There's nothing I wont do to keep you by my side
Maybe one day you can actually look at me with pride
If I'm lucky, there might be a day when I can look into your eyes
and see that I make you truly happy
That day might not come, and than my world will shatter
When I need to set you free

Don't Hate: Life Happens

So I realize... it's been a long time. Okay, a REALLY long time. I honestly forgot I even had a blog! I guess there has been ALOT that's happened since I've wrote. I don't even know where to start.  I suppose an apology, for anyone who is following me, is in order. I honestly don't know what happened. I was so excited to be starting a blog, and then I dropped off the face of the internet.

I was getting sick and tired of my Yahoo account (actually my daughter's Yahoo account- I flooded mine up with too much spam and newsletters) and decided to try and log into my gmail account. It's been about one and one half years since I've even checked  my gmail! As I was going through old emails, cleaning out the inbox of all the junk google and youtube have sent me, I noticed an email that had someone's name on it. This someone just so happens to be the amazing woman who inspired me to start my blog in the first place!

Imagine how badly I felt when I realized she had commented on my blog... back in 2011. I must have been such a disapointment to her! She was so proud that I had a blog in her comments. I looked at Chris(my S.O.) and excitedly remarked, "Oh my Gosh! I forgot about my Blog!!" His response was none other than, "You had a blog? I forgot about that." Of course he did, because if he hadn't, he could have reminded me! He's supposed to be the one with the good memory!
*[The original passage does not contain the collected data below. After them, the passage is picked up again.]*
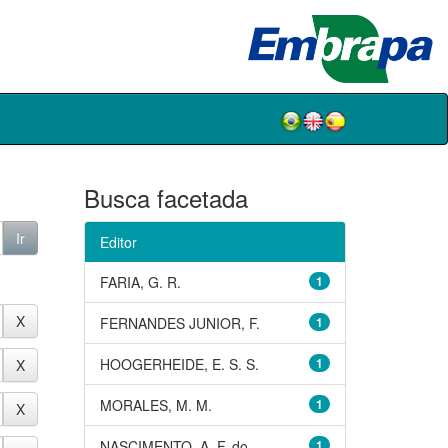
Busca facetada
Editor
FARIA, G. R.
1
FERNANDES JUNIOR, F.
1
HOOGERHEIDE, E. S. S.
1
MORALES, M. M.
1
NASCIMENTO, A. F. do
1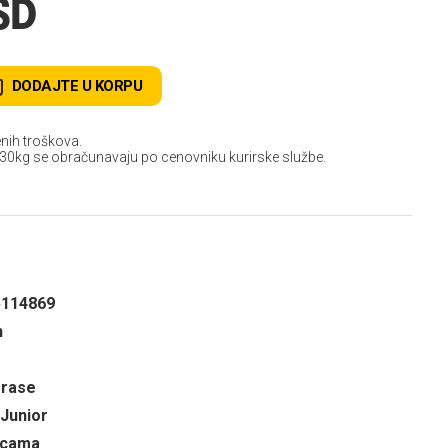
SD
DODAJTE U KORPU
nih troškova.
 30kg se obračunavaju po cenovniku kurirske službe.
5114869
n
 rase
 Junior
ricama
So if I have any followers left at this point, again I apologize. I am going to start writing more, now that I've remembered. I'll try to start catching up with my blogs. There is a lot to tell! I have stories about Baby Daddy #1, Baby Daddy #2, Baby Daddy #3, and loads of stories about myself and my kids and my family. It's all ready to come out and I just need to catch up on my own life I suppose.

Once I get through a few days, maybe weeks(hey it's been a LONG time!), of catching up in the last few years, I most certainly want to start up in the present again!